Detected change data:
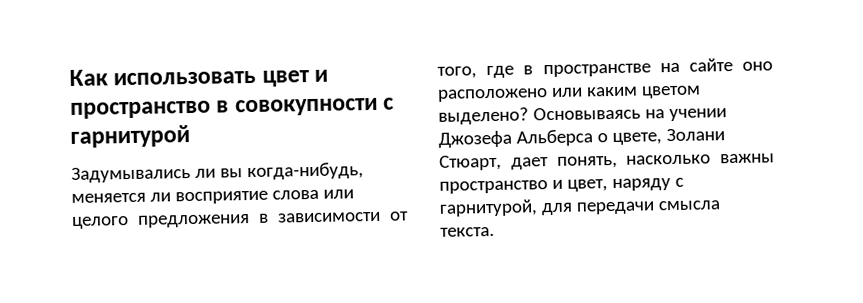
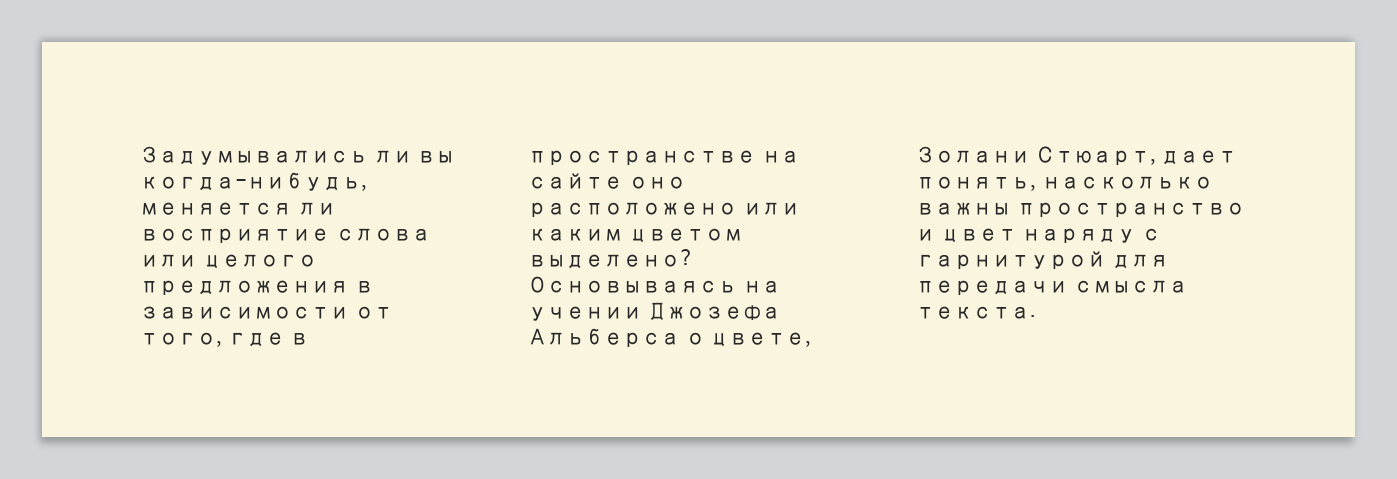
[69,69,329,87] [70,97,395,119] [70,125,190,148] Как использовать цвет и пространство в совокупности с гарнитурой // -> (140, 155) none
[566,179,608,192] цвет, -> [940,228,1017,243] цвет
[439,199,538,217] гарнитурой, -> [916,251,1106,269] гарнитурой

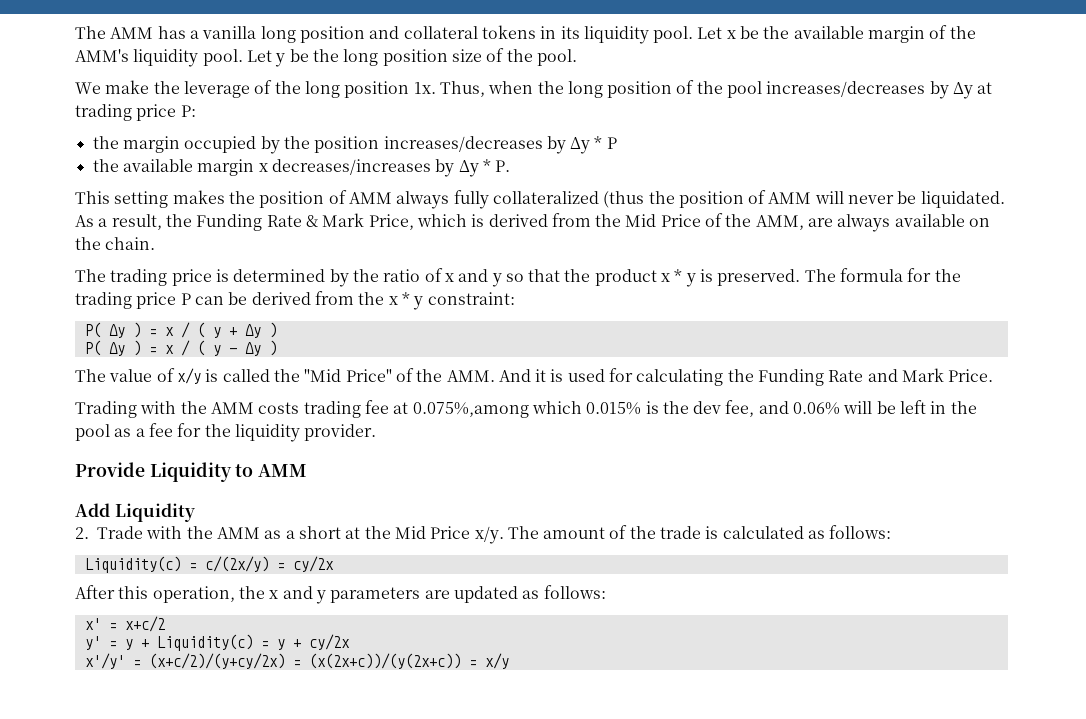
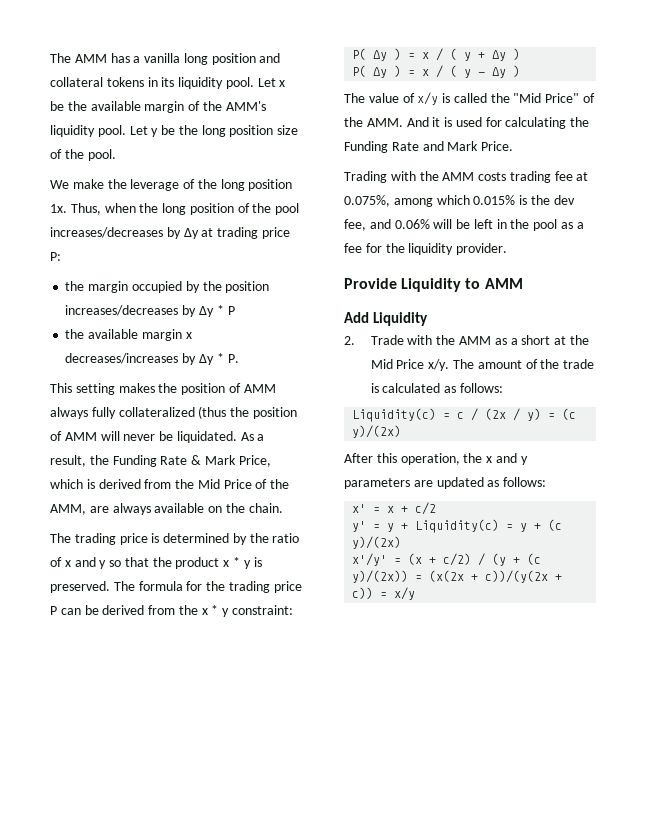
[412,402,529,418] 0.075%,among -> [344,195,433,207] 0.075%, among
[204,556,334,572] c/(2x/y) = cy/2x -> [457,408,577,421] [352,425,402,438] c / (2x / y) = (c y)/(2x)
[124,616,165,632] x+c/2 -> [387,502,437,515] x + c/2
[308,634,350,650] cy/2x -> [548,519,563,531] [352,536,402,549] (c y)/(2x)
[148,653,461,669] (x+c/2)/(y+cy/2x) = (x(2x+c))/(y(2x+c)) -> [408,553,542,566] [352,570,563,583] [352,587,374,599] (x + c/2) / (y + (c y)/(2x)) = (x(2x + c))/(y(2x + c))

§ WHAT IS NEEDED
The full data, repeated exactly and stripped of its pictures, is the expected answer.

§ RESULT OF THE EXERCISE
[69,69,329,87] [70,97,395,119] [70,125,190,148] Как использовать цвет и пространство в совокупности с гарнитурой // -> (140, 155) none
[566,179,608,192] цвет, -> [940,228,1017,243] цвет
[439,199,538,217] гарнитурой, -> [916,251,1106,269] гарнитурой

[412,402,529,418] 0.075%,among -> [344,195,433,207] 0.075%, among
[204,556,334,572] c/(2x/y) = cy/2x -> [457,408,577,421] [352,425,402,438] c / (2x / y) = (c y)/(2x)
[124,616,165,632] x+c/2 -> [387,502,437,515] x + c/2
[308,634,350,650] cy/2x -> [548,519,563,531] [352,536,402,549] (c y)/(2x)
[148,653,461,669] (x+c/2)/(y+cy/2x) = (x(2x+c))/(y(2x+c)) -> [408,553,542,566] [352,570,563,583] [352,587,374,599] (x + c/2) / (y + (c y)/(2x)) = (x(2x + c))/(y(2x + c))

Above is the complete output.